Decentralized finance (DeFi)
Decentralized finance (DeFi) is quite popular in the cryptospace. DeFi space includes platforms that allow users to utilize their crypto holdings to earn interest similar to peer-to-peer lending or earning interest on cash in a bank account.
Many questions pop up with regards to tax treatment of these new activities, including staking, yield farming, liquidity mining, and crypto lending.
Blockchain technology allows new platforms to pop-up, essentially eliminate banks, and connect users with large amounts of crypto to lend to various networks.
In return, they could be rewarded with more cryptocurrency. These rewards would likely be taxable assuming they meet both the accession to wealth and dominion requirements discussed earlier. What the character of the taxable event is and when it’s taxable is the more complex question.
Foreign reporting requirements
Taxpayers must file Financial crimes enforcement network (FinCEN) form 114, Report of Foreign Bank and Financial Accounts, and Form 8938, Statement of Specified Foreign Financial Assets, if reporting thresholds are met for cryptocurrency held in a foreign account.

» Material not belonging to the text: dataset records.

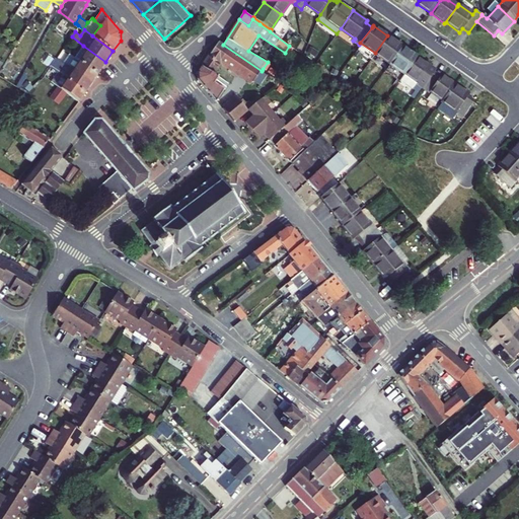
[(389,63),(401,46),(387,35),(375,53),(389,63)]
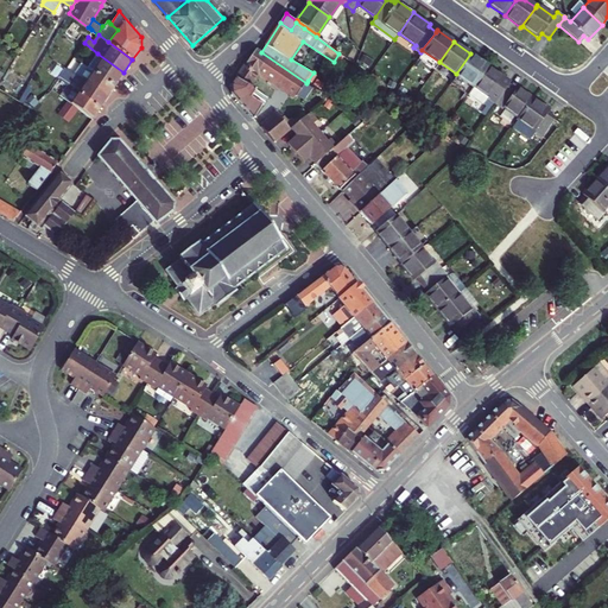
[(314,88),(306,83),(261,52),(257,49),(233,81),(233,93),(254,116),(268,97),(251,83),(260,70),(297,96),(298,95),(304,100),(314,88)]
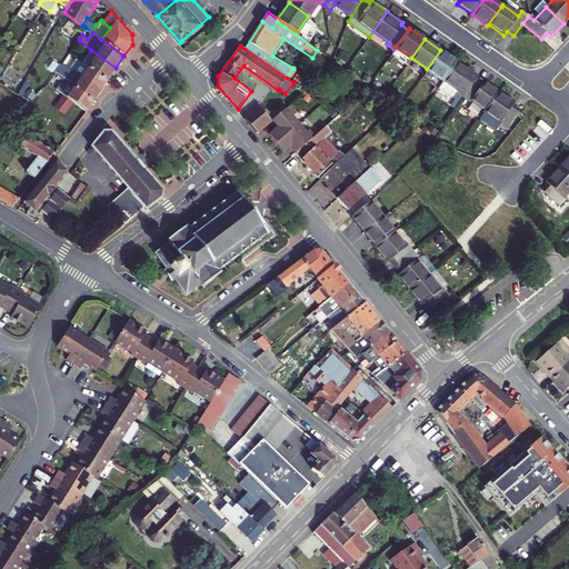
[(393,49),(390,53),(406,65),(411,58),(395,47),(393,49)]
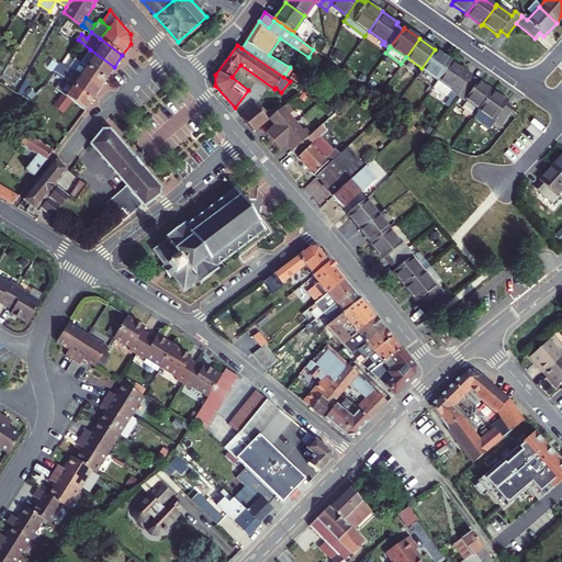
[(114,67),(90,49),(81,60),(105,79),(114,67)]
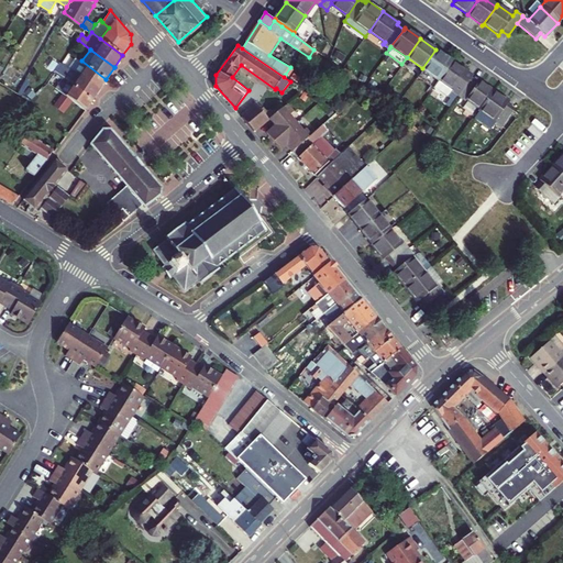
[(451,61),(435,50),(422,68),(438,80),(451,61)]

For married joint filers, the thresholds for FinCEN Form 114 are an aggregate value of $10,000 or more at any point during the year, and the reporting threshold for Form 8938 is either an aggregate value of:
- $100,000 or more on the last day of the year
- $150,000 or more at any point during the calendar year
The FinCEN Form 114 is a standalone filing while the Form 8938 is filed with an individual’s tax return. Both forms are due by April 15, with the option to extend until Oct. 15.
Why can’t cryptocurrency exchanges provide accurate tax forms?
The biggest reason cryptocurrency exchanges can’t provide tax reporting information is likely the fact that they simply aren’t required to and considered outside the traditional brokerage reporting requirements.
Some larger crypto exchanges are proactive and provide reporting information on crypto transaction including Robinhood and Coinbase.